I'm slightly against autofocus on search field, as I am one of people who use Backspace to navigate to previous page and I'm always frustrated when I hit Backspace on Google search results page and it's not taking me to previous page.
But if majority thinks that autofocus on search is a good thing (I also think that not many people use Backspace as a means of navigation) than I would make it like that (and if there would be that little preferences page/popup this option is something that can go there together with justification settings).

> A prominent download button immediately visible on the home page rather than the top nav-bar would be an improvement as well.
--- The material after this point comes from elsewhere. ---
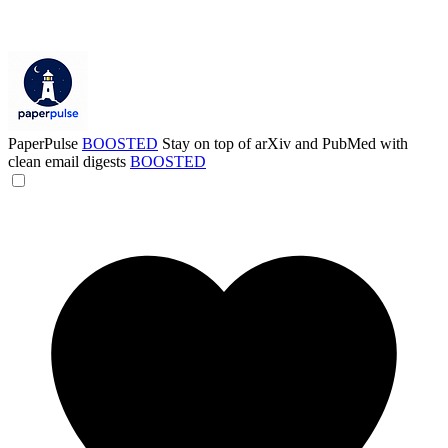
PaperPulse
BOOSTED
Stay on top of arXiv and PubMed with
clean email digests
BOOSTED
Practically every site with something to download does this, for good reason. It's one of the first things that should jump out at you when you view the site, making it as little effort as possible to commit to at least downloading the installer (see Dart, Python, Rust, Go, Ruby, etc). The longer / more effort it takes to do something, the less likely people are to try it unless they're already very convinced it's something they need.

Download sites do that, so does sites that sell software. I think that dlang.org should focus on promoting D as a language, and compiler implementations should not be in spotlight.
Also I think that having Download in top-nav as a first option is prominent enough. I've put what I think are the most important sections in top-nav bar (other navigation items should go to context-sensitive sidebar).